An investigation has cast The Wire by Acutus as a largely automated news operation that used AI-generated reporters to approach real people for comments while publishing articles under a veneer of human journalism. The scrutiny began after Nathan Calvin, vice president and general counsel at the AI advocacy group Encode, received an email from a reporter named Michael Chen that seemed unusually formulaic. When Tyler Johnston of the AI safety non-profit The Midas Project examined it, he concluded that the message, the purported journalist and much of the site’s output were machine-made.

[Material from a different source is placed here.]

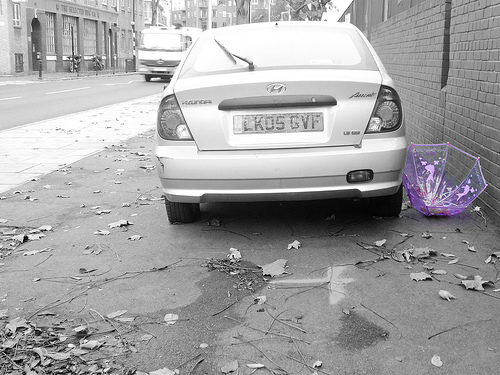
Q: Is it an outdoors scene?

According to Johnston’s account in Model Republic, the Acutus site has published 94 articles since late December through an end-to-end system that drafts, edits and posts copy with little apparent human intervention. He said a scan of the archive suggested that 69% of the pieces were entirely AI-generated and a further 28% were partly generated by machines, while another report on the investigation described the proportion of AI-written material as 97%. Johnston also said the site’s own review pipeline repeatedly flagged stories for revision, yet all of them were published anyway.

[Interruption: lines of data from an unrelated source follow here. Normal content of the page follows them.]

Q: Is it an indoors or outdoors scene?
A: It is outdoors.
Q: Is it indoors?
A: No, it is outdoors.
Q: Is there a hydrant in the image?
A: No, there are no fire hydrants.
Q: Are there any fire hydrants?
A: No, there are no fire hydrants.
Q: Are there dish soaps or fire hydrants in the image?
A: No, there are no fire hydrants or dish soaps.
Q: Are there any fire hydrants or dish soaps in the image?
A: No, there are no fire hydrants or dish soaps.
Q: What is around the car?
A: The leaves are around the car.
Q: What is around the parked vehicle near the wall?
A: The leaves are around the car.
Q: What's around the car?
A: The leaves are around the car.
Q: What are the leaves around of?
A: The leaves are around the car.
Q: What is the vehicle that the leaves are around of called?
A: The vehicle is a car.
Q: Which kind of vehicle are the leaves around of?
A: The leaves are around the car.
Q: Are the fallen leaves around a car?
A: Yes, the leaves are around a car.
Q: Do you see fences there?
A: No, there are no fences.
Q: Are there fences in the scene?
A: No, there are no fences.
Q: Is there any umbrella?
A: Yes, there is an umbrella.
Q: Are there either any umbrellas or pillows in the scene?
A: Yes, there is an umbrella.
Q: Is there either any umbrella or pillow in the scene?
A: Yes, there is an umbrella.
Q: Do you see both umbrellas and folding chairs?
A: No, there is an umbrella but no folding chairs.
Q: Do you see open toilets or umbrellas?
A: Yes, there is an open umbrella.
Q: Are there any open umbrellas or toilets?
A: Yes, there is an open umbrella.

The investigation went beyond the articles themselves. Johnston said public-facing code on the Acutus website exposed internal dashboard tools, including fields for AI background notes, a story-generation button and a regeneration function for rewriting drafts. He also reported that the site’s API exposed the full production trail for each article, including automated checks for AP style, quote accuracy and source verification. In his account, the median time between the last review issue being cleared and publication was just seconds, a pace that raises questions about how meaningful the editorial review could have been.

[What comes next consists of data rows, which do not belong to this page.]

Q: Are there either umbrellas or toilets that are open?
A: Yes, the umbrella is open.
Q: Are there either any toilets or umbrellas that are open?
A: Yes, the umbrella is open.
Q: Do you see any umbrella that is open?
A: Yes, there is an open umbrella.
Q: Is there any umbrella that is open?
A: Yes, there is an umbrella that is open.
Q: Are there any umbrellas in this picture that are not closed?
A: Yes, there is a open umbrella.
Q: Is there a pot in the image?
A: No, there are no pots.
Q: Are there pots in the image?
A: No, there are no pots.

The wider concern is not only that the outlet appears to have been built around automation, but that it may also have been used to amplify political and commercial interests without clear disclosure. Johnston traced social-media promotion of the site to Patrick Hynes, president of the public affairs firm Novus Public Affairs, which counts Targeted Victory among its clients. Targeted Victory is led by Zac Moffatt, who co-founded Leading The Future, a $125 million super PAC backed by OpenAI president Greg Brockman and Andreessen Horowitz. Johnston said one Acutus article quoted Hynes praising a New Hampshire governor’s housing policy without making clear any connection between the speaker and the publication. He also described the site’s editorial line as oddly consistent with a PR-style client agenda, surfacing pieces favourable to pharmaceuticals, crypto interests, Republican Senate hopefuls and pro-AI policy positions.

Source Reference Map

Inspired by headline at: [1]

Sources by paragraph:

Source: Noah Wire Services

Noah Fact Check Pro

The draft above was created using the information available at the time the story first
emerged. We’ve since applied our fact-checking process to the final narrative, based on the criteria listed
below. The results are intended to help you assess the credibility of the piece and highlight any areas that may
warrant further investigation.

Freshness check

Score:
8

Notes:
The investigation into ‘The Wire by Acutus’ was published on April 27, 2026, with earlier reports from April 24, 2026. ([modelrepublic.org](https://www.modelrepublic.org/articles/the-reporters-at-this-news-site-are-ai-bots.-openai%E2%80%99s-super-pac-appears-to-be-using-it-to-advance-its-political-agenda?utm_source=openai)) The content appears to be original and not recycled from other sources. ([aiforautomation.io](https://aiforautomation.io/news/2026-04-27-openai-lobbying-97-percent-ai-news-outlet-exposed?utm_source=openai))

Quotes check

Score:
7

Notes:
Direct quotes from the investigation are not available in the provided sources. The information is paraphrased from the original report. ([modelrepublic.org](https://www.modelrepublic.org/articles/the-reporters-at-this-news-site-are-ai-bots.-openai%E2%80%99s-super-pac-appears-to-be-using-it-to-advance-its-political-agenda?utm_source=openai))

Source reliability

Score:
6

Notes:
The primary source is ‘Model Republic,’ an investigative platform. While it provides detailed insights, its niche status may affect perceived reliability. ([modelrepublic.org](https://www.modelrepublic.org/articles/the-reporters-at-this-news-site-are-ai-bots.-openai%E2%80%99s-super-pac-appears-to-be-using-it-to-advance-its-political-agenda?utm_source=openai))

Plausibility check

Score:
8

Notes:
The claims about AI-generated content in ‘The Wire by Acutus’ align with known concerns about AI in journalism. ([arxiv.org](https://arxiv.org/abs/2510.18774?utm_source=openai)) However, the specific connections to OpenAI’s super PAC require further verification.

Overall assessment

Verdict (FAIL, OPEN, PASS): OPEN

Confidence (LOW, MEDIUM, HIGH): MEDIUM

Summary:
The investigation into ‘The Wire by Acutus’ presents plausible concerns about AI-generated content in journalism. However, the reliance on sources with potential biases and the lack of direct quotes from the original report necessitate cautious interpretation. Further independent verification is recommended to substantiate the claims made.